Özel Bölüm

2.1K 79 38
                                    

Merhaba!

Özlediğinizi düşünerek yeni bir özel bölüm yazmaya karar verdim.

Diğer özel bölümlerden bağımsızdır.

Keyifli okumalar🥳💕

"Beyninin olmadığına yemin ediyorum ama kanıtlayamıyorum işte."

Emre Deniz'in yaptığı salak esprilere söylenirken ofladım. Bahar ve Selim de hala gelmemişti. Alt tarafı markete gidip su alacaklardı.

Emre'nin yanındaki Çakır'a göz ucuyla baktım. Gözlerimiz kesişirken kafamı hızlıca çevirip yerdeki çimenleri incelemeye başladım.

Bu sabah tartışmıştık. Benimle yaşıt olan bir erkek kuzenim başka bir şehirden buraya bir cezane için gelmişti, sonra da bizim eve uğramıştı. Gitmeden önce ona son kez sarılmıştım. Çakır da o sıralarda gelmiş ve beni beklerken görmüştü.

"Tamamdır görüşürüz Ali. Kendine dikkat et tamam mı?"

"Ederim. Annemlerle gelince daha fazla vaktimiz olacak."

Başımla onaylayıp sarıldım. "Öğretmenin için üzgünüm."

Ali sessizliğini koruduğunda yanaklarını sıktım. "Hala bizimle kalabilirsin."

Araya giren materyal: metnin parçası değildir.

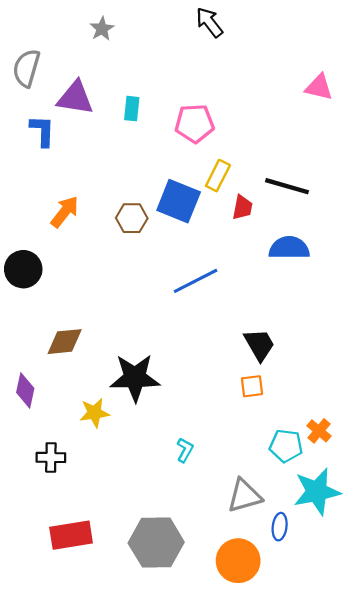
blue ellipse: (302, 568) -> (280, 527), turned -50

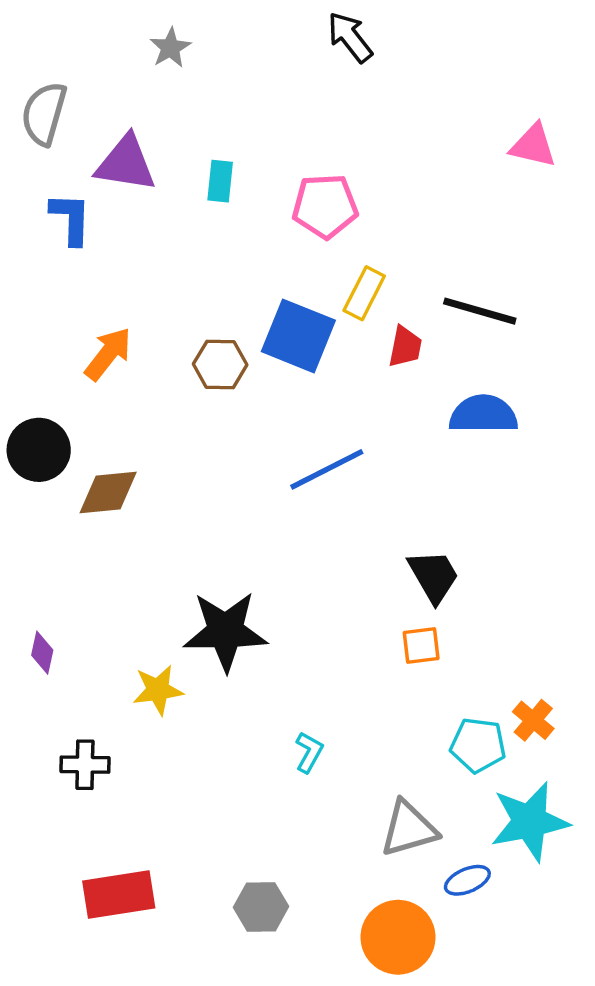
brown diamond: (65, 342) -> (108, 493), moved
purple diamond: (25, 390) -> (42, 653), size x0.7
blue ellipse: (280, 527) -> (467, 880), turned 60
gray hexagon: (156, 543) -> (261, 907), size x0.6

"Başka bir zaman, söz balım."

Aliyle vedalaştıktan sonra gözden kaybolduğu sırada Çakır'ın arkadaki bir binadan çıkmasıyla şaşkınca ona bakakalmıştım.

O... Sinirli miydi?

"Bu kadar basit miydi?"

Çakır'ın benden bir metre geride durup sinirli ve kırgın çıkan sesine karşılık donmuş bir şekilde bakıyordum.

"Hem telefonumu açmıyorsun. Burada başka birine sarılıyorsun. Ve o sana yavşıyor!"

Derin bir nefes alıp histerik bir şekilde güldü. "Aslında yavşamıyor. Sanırım aldatıldım."

Çakır'a bunları beklemediğim için şok içinde bakarken o çoktan arkasını dönüp ilerlemeye başlamıştı.

Kendime geldiğimde sinirle bağırdım. "Seni aldattım mı!? Sen aptal mısın?"

Sonlara doğru sesim kısılırken Çakır yerinde durmuş ama bana dönmemişti.

"Kimdi o zaman?"

Sert çıkan sesine karşılık sinirden ağlamak istiyordum.

"Kuzenimdi aptal!"

Kapının önüne oturduğumda yeri inceliyordum.

Karşımda duran bir çift ayakkabı görünce kafamı kaldırıp sinirle yüzüne baktım. Önümde eğildiğinde şaşkın ve mahçup bir ifadeyle bana bakıyordu.

"Duru ben... Özü-"

Kırgınlıkla sözünü kestim. "Sakın özür dilemeye kalkma Çakır. Bunun özür ile bir alakası yok. Resmen aldattığımı düşündün. Düzgünce sorup cevap vermemi bile beklemedin sen. Bu... Güvensizlik..."

Sonlara doğru titreyen sesimle kendime lanetler gönderirken hışımla ayağa kalktım. Adım atacağım sırada Çakır hızla ayağa kalkıp bileğimden tuttu.

Kolumu kurtarmaya çalışıp hala yüzümü ona dönmezken bileğimi bırakıp ellerini yanaklarıma koyup gözlerimizi birleştirdiğinde yutkundum.